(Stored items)
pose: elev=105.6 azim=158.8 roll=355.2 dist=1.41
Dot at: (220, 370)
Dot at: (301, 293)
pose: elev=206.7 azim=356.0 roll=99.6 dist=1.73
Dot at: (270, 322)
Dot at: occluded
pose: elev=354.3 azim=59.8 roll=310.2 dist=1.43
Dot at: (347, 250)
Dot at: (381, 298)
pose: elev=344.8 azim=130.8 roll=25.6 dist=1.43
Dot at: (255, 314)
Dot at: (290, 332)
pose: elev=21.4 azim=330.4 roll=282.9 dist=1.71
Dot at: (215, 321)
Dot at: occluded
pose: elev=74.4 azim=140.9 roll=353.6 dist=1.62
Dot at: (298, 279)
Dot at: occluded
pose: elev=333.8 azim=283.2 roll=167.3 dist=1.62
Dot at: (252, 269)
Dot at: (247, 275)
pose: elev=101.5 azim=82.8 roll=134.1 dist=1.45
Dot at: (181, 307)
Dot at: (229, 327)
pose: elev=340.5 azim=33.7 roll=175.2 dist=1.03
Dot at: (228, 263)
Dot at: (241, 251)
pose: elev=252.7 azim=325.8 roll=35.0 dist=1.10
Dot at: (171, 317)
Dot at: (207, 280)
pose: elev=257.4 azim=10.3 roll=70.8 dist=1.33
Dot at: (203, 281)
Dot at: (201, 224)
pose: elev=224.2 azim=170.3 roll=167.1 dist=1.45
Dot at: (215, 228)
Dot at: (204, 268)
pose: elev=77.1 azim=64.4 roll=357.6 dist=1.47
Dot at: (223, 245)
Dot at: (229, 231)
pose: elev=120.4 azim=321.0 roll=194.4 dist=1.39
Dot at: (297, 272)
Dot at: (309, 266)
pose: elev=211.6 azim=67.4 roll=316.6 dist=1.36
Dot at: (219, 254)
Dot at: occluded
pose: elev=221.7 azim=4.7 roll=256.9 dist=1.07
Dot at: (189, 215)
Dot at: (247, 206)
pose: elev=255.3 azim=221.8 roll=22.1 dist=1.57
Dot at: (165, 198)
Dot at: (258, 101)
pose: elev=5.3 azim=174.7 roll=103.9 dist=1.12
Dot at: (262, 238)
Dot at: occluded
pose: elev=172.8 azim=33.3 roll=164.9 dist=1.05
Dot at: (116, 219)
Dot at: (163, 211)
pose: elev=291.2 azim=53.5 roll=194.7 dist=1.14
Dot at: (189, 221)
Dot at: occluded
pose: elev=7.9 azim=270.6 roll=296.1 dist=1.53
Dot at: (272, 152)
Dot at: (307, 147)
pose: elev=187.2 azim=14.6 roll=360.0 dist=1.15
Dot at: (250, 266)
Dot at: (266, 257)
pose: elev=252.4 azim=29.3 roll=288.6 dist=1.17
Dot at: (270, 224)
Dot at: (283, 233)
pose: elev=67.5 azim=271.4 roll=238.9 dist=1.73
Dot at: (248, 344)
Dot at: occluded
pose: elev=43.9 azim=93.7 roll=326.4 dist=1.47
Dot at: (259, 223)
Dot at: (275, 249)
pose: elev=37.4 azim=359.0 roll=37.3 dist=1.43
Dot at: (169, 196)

> **Task details**
Rename "pose" to "camera" in every one of the lines above. Leave everything else unchanged.

> **Problem solution**
camera: elev=105.6 azim=158.8 roll=355.2 dist=1.41
Dot at: (220, 370)
Dot at: (301, 293)
camera: elev=206.7 azim=356.0 roll=99.6 dist=1.73
Dot at: (270, 322)
Dot at: occluded
camera: elev=354.3 azim=59.8 roll=310.2 dist=1.43
Dot at: (347, 250)
Dot at: (381, 298)
camera: elev=344.8 azim=130.8 roll=25.6 dist=1.43
Dot at: (255, 314)
Dot at: (290, 332)
camera: elev=21.4 azim=330.4 roll=282.9 dist=1.71
Dot at: (215, 321)
Dot at: occluded
camera: elev=74.4 azim=140.9 roll=353.6 dist=1.62
Dot at: (298, 279)
Dot at: occluded
camera: elev=333.8 azim=283.2 roll=167.3 dist=1.62
Dot at: (252, 269)
Dot at: (247, 275)
camera: elev=101.5 azim=82.8 roll=134.1 dist=1.45
Dot at: (181, 307)
Dot at: (229, 327)
camera: elev=340.5 azim=33.7 roll=175.2 dist=1.03
Dot at: (228, 263)
Dot at: (241, 251)
camera: elev=252.7 azim=325.8 roll=35.0 dist=1.10
Dot at: (171, 317)
Dot at: (207, 280)
camera: elev=257.4 azim=10.3 roll=70.8 dist=1.33
Dot at: (203, 281)
Dot at: (201, 224)
camera: elev=224.2 azim=170.3 roll=167.1 dist=1.45
Dot at: (215, 228)
Dot at: (204, 268)
camera: elev=77.1 azim=64.4 roll=357.6 dist=1.47
Dot at: (223, 245)
Dot at: (229, 231)
camera: elev=120.4 azim=321.0 roll=194.4 dist=1.39
Dot at: (297, 272)
Dot at: (309, 266)
camera: elev=211.6 azim=67.4 roll=316.6 dist=1.36
Dot at: (219, 254)
Dot at: occluded
camera: elev=221.7 azim=4.7 roll=256.9 dist=1.07
Dot at: (189, 215)
Dot at: (247, 206)
camera: elev=255.3 azim=221.8 roll=22.1 dist=1.57
Dot at: (165, 198)
Dot at: (258, 101)
camera: elev=5.3 azim=174.7 roll=103.9 dist=1.12
Dot at: (262, 238)
Dot at: occluded
camera: elev=172.8 azim=33.3 roll=164.9 dist=1.05
Dot at: (116, 219)
Dot at: (163, 211)
camera: elev=291.2 azim=53.5 roll=194.7 dist=1.14
Dot at: (189, 221)
Dot at: occluded
camera: elev=7.9 azim=270.6 roll=296.1 dist=1.53
Dot at: (272, 152)
Dot at: (307, 147)
camera: elev=187.2 azim=14.6 roll=360.0 dist=1.15
Dot at: (250, 266)
Dot at: (266, 257)
camera: elev=252.4 azim=29.3 roll=288.6 dist=1.17
Dot at: (270, 224)
Dot at: (283, 233)
camera: elev=67.5 azim=271.4 roll=238.9 dist=1.73
Dot at: (248, 344)
Dot at: occluded
camera: elev=43.9 azim=93.7 roll=326.4 dist=1.47
Dot at: (259, 223)
Dot at: (275, 249)
camera: elev=37.4 azim=359.0 roll=37.3 dist=1.43
Dot at: (169, 196)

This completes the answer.